= Task item =
In the material below, find each line holding the string "Обувь" and copy it.

= Records =
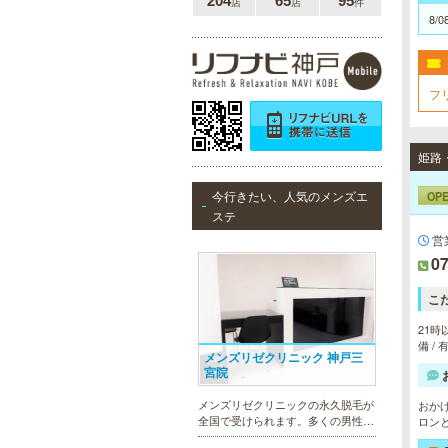
204
65
95
店
店
件
8/0
フ
姫路
OP
今行きたい、人気のメンズエ
ステ
営
07
こ
21時
備 /
メンズリゼクリニック 神戸三
宮院
メンズリゼクリニックの永久脱毛が
おか
全国で受けられます。多くの男性患
ロン
者様にご支持頂き、新宿1院から始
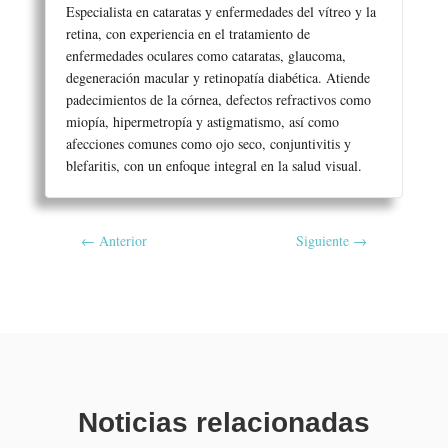
Especialista en cataratas y enfermedades del vítreo y la
retina, con experiencia en el tratamiento de
enfermedades oculares como cataratas, glaucoma,
degeneración macular y retinopatía diabética. Atiende
padecimientos de la córnea, defectos refractivos como
miopía, hipermetropía y astigmatismo, así como
afecciones comunes como ojo seco, conjuntivitis y
blefaritis, con un enfoque integral en la salud visual.
←
Anterior
Siguiente
→
Noticias relacionadas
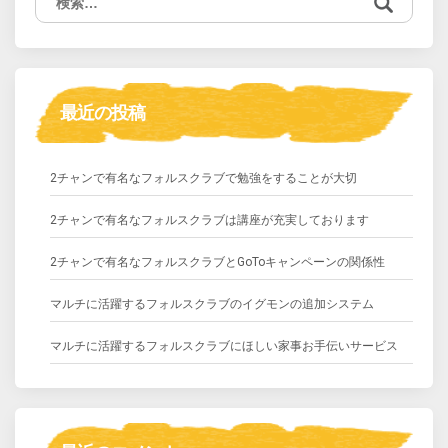
索:
最近の投稿
2チャンで有名なフォルスクラブで勉強をすることが大切
2チャンで有名なフォルスクラブは講座が充実しております
2チャンで有名なフォルスクラブとGoToキャンペーンの関係性
マルチに活躍するフォルスクラブのイグモンの追加システム
マルチに活躍するフォルスクラブにほしい家事お手伝いサービス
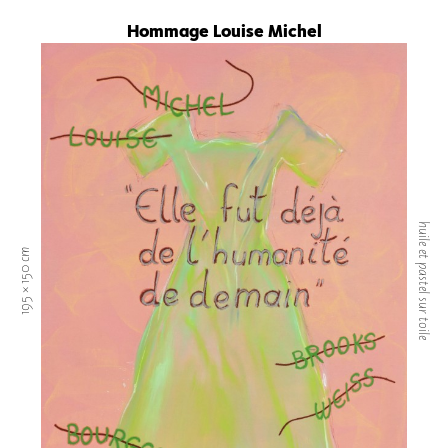
Hommage Louise Michel
huile et pastel sur toile
195 × 150 cm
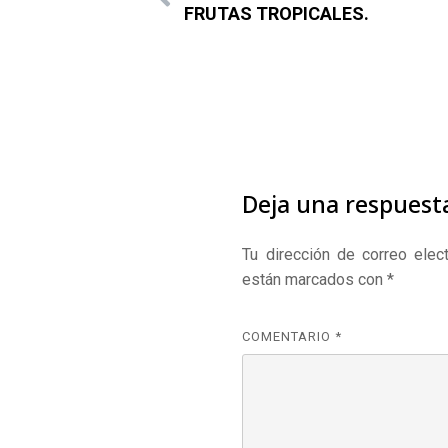
FRUTAS TROPICALES.
Deja una respuest
Tu dirección de correo elect
están marcados con
*
COMENTARIO
*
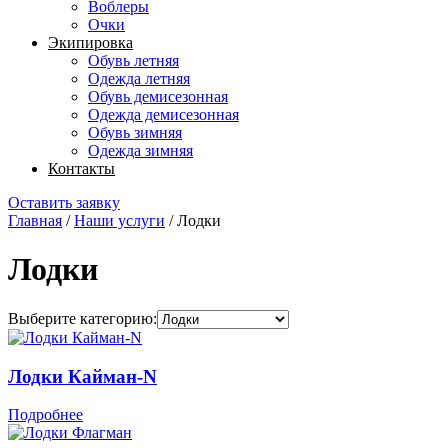
Воблеры
Очки
Экипировка
Обувь летняя
Одежда летняя
Обувь демисезонная
Одежда демисезонная
Обувь зимняя
Одежда зимняя
Контакты
Оставить заявку
Главная
/
Наши услуги
/
Лодки
Лодки
Выберите категорию:
Лодки Кайман-N
Подробнее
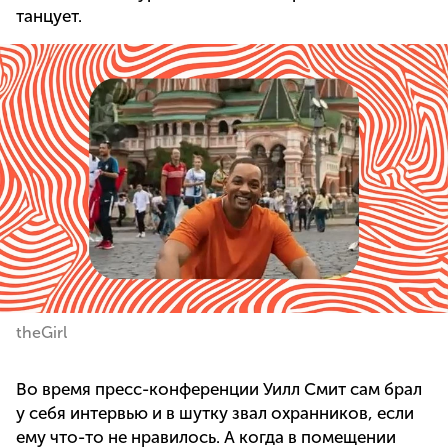
танцует.
theGirl
Во время пресс-конференции Уилл Смит сам брал
у себя интервью и в шутку звал охранников, если
ему что-то не нравилось. А когда в помещении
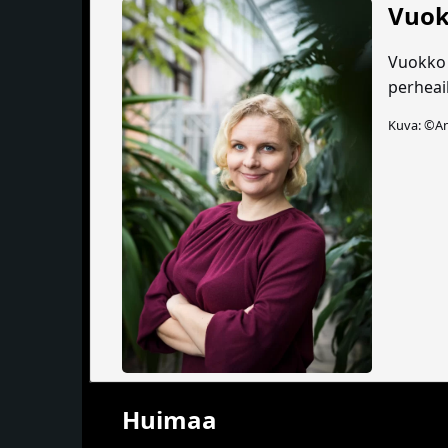
Vuo
Vuokko H
perheai
Kuva: ©A
Huimaa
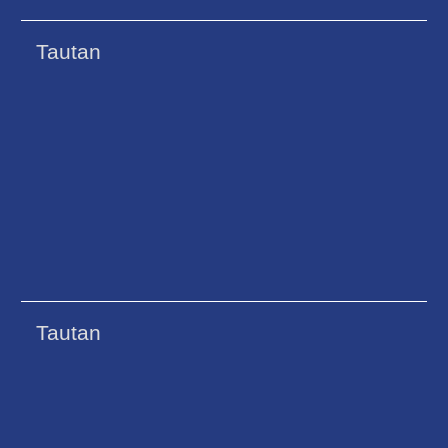
Tautan
Tautan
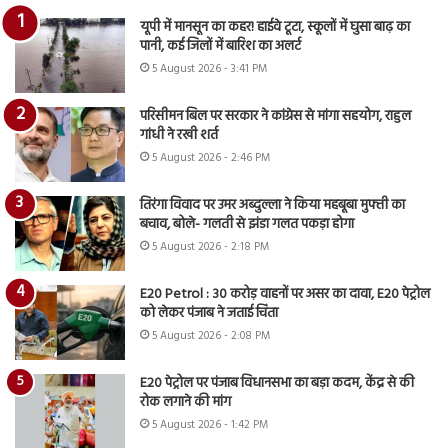
यूपी में मानसून का कहर! हाईवे टूटा, स्कूलों में घुसा बाढ़ का
पानी, कई जिलों में बारिश का अलर्ट
5 August 2026 - 3:41 PM
परिसीमन बिल पर सरकार ने कांग्रेस से मांगा सहयोग, राहुल
गांधी ने रखी शर्त
5 August 2026 - 2:46 PM
तिरंगा विवाद पर उमर अब्दुल्ला ने किया महबूबा मुफ्ती का
बचाव, बोले- गलती से झंडा गलत पकड़ा होगा
5 August 2026 - 2:18 PM
E20 Petrol : 30 करोड़ वाहनों पर असर का दावा, E20 पेट्रोल
को लेकर पंजाब ने जताई चिंता
5 August 2026 - 2:08 PM
E20 पेट्रोल पर पंजाब विधानसभा का बड़ा कदम, केंद्र से की
रोक लगाने की मांग
5 August 2026 - 1:42 PM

= Response to the task =
Обувь летняя
Обувь демисезонная
Обувь зимняя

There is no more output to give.